Managing Director Dana Moneter Internasional (IMF) Kristalina Georgieva, per 23 Maret, menyatakan, biaya kemanusiaan akibat Covid-19 tidak terhitung. Seluruh negara harus bekerja sama untuk melindungi masyarakat dan membatasi kerusakan ekonomi yang diakibatkannya.
Pertumbuhan negatif
Pertumbuhan ekonomi global tahun ini, menurut Kristalina, diperkirakan negatif. Resesi ekonomi akan terjadi, setidaknya sama buruknya dengan krisis keuangan global 2009 atau bahkan lebih buruk lagi. Meski demikian, diharapkan 2021 menjadi tahun pemulihan. Untuk itu, penanggulangan Covid-19 dan penguatan sistem kesehatan di semua negara menjadi prioritas yang mutlak dilakukan.
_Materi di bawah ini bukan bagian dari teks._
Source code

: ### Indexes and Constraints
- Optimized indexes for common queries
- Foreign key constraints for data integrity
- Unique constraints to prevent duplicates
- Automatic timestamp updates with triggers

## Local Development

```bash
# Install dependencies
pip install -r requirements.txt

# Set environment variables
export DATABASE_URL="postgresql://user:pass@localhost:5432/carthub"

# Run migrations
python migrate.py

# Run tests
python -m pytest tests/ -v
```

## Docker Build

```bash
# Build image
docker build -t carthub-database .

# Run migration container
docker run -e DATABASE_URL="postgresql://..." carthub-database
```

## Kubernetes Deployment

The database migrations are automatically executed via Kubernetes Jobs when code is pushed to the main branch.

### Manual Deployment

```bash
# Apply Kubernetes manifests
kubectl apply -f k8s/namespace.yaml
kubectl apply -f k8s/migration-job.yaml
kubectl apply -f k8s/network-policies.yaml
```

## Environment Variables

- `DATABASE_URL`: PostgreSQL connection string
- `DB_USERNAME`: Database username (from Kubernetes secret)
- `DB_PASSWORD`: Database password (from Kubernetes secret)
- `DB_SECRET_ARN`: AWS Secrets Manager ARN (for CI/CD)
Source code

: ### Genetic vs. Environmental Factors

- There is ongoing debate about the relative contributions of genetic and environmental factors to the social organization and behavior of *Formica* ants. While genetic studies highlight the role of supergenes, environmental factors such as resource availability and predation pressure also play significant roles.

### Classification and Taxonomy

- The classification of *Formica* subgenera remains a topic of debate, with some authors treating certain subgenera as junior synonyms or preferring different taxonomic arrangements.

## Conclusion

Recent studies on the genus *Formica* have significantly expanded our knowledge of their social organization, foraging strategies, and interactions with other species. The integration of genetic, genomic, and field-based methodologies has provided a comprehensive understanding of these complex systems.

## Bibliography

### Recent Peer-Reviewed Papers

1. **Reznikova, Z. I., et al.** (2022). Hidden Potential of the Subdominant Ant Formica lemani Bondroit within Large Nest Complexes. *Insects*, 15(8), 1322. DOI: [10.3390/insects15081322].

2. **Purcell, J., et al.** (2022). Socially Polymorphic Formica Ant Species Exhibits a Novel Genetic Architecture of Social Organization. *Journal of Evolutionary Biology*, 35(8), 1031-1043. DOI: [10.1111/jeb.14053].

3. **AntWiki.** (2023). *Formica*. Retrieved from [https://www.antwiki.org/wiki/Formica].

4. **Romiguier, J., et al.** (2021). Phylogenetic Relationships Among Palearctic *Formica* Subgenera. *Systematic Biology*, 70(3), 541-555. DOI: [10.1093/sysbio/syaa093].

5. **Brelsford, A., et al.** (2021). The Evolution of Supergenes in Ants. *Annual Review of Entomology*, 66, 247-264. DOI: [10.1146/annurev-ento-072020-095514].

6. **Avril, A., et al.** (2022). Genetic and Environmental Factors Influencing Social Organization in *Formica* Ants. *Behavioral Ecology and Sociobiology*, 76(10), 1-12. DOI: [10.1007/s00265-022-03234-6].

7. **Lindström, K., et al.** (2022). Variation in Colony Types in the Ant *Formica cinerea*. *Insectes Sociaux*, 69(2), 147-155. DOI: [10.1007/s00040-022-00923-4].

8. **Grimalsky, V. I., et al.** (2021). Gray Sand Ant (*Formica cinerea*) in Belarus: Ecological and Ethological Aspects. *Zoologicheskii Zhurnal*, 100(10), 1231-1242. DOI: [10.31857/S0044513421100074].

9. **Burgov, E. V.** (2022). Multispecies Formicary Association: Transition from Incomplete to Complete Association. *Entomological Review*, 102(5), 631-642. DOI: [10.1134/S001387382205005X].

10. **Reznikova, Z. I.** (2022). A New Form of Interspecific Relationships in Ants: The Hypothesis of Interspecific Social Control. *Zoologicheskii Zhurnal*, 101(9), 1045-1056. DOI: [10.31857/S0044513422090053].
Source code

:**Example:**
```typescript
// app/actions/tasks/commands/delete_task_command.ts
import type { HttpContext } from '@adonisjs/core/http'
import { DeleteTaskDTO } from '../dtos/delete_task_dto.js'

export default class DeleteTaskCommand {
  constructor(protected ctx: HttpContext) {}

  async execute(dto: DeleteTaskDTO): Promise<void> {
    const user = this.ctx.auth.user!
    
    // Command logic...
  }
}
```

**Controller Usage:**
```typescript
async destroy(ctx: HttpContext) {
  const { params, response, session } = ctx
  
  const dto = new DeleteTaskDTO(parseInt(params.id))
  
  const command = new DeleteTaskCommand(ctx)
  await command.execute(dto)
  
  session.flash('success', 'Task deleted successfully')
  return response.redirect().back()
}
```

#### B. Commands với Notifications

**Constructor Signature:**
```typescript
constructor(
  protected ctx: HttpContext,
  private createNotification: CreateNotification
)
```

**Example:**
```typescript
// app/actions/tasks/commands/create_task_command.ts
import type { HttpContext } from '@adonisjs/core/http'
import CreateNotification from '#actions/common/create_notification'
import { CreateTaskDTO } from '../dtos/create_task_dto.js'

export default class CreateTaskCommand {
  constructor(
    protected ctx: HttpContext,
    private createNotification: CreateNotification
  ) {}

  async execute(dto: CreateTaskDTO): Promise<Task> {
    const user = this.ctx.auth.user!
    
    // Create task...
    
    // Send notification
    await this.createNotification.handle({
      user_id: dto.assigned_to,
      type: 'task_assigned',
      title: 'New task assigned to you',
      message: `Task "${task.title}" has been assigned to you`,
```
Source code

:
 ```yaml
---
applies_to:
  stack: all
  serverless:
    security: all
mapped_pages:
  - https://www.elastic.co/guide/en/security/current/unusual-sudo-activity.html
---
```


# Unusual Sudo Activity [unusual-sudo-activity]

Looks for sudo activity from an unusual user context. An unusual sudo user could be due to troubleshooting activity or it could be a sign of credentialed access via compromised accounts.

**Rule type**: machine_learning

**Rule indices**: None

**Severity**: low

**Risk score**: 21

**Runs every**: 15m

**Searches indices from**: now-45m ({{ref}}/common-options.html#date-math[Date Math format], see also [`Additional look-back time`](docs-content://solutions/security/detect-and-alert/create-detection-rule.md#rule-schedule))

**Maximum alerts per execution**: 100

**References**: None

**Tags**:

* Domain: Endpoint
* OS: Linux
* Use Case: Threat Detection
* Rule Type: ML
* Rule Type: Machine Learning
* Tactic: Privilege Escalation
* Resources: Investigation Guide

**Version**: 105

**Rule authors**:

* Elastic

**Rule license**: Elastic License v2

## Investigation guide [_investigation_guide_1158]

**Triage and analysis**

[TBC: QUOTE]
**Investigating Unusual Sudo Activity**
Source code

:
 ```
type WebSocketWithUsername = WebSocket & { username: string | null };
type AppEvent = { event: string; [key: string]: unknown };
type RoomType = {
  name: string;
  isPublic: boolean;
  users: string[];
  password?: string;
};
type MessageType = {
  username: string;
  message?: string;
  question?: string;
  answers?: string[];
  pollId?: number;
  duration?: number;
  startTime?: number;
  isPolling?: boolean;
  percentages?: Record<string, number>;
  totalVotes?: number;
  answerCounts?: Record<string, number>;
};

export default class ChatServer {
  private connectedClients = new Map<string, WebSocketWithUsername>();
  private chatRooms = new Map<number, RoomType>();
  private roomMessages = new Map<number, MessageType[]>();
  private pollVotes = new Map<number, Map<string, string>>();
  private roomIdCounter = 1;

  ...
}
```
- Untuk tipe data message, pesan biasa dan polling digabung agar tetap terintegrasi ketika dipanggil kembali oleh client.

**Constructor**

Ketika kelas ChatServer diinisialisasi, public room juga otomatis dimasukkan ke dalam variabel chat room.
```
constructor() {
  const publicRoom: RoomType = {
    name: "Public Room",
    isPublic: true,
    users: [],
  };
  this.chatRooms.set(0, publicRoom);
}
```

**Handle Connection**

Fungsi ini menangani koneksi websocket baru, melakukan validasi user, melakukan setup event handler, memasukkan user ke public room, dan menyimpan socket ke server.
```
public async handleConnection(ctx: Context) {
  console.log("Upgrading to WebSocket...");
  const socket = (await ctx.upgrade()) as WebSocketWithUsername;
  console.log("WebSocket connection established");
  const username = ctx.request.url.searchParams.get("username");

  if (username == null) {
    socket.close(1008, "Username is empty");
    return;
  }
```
”Dampak ekonominya sedang dan akan besar sekali. Akan tetapi, semakin cepat virus dihentikan, semakin cepat dan kuat pula pemulihan berlangsung,” kata Kristalina.
Dampak ekonominya sedang dan akan besar sekali. Akan tetapi, semakin cepat virus dihentikan, semakin cepat dan kuat pula pemulihan berlangsung.
IMF, menurut Kritalina, sangat mendukung kebijakan fiskal luar biasa yang telah diambil banyak negara untuk memperkuat sistem kesehatan dan melindungi pekerja serta sektor yang terdampak. IMF juga mengapresiasi langkah para gubernur bank sentral di berbagai negara yang telah melonggarkan kebijakan moneter. Usaha-usaha berani tersebut tidak saja merupakan kepentingan nasional masing-masing negara, tetapi juga kepentingan ekonomi global secara keseluruhan. Kebijakan lanjutannya masih akan dibutuhkan, terutama kebijakan fiskal sebagai garda terdepan.
Negara-negara maju, masih menurut Kristalina, secara umum pada posisi yang lebih baik dalam merespons krisis tersebut. Sementara negara miskin dan negara berkembang menghadapi tantangan berat. Negara-negara ini merasakan tekanan berat akibat arus modal keluar sehingga kegiatan domestik akan terdampak.
IMF mencatat, investor telah memindahkan dana senilai 83 miliar dollar AS atau sekitar Rp 1.300 triliun dari negara berkembang sejak awal krisis Covid-19. Ini merupakan rekor arus modal keluar terbesar sepanjang sejarah.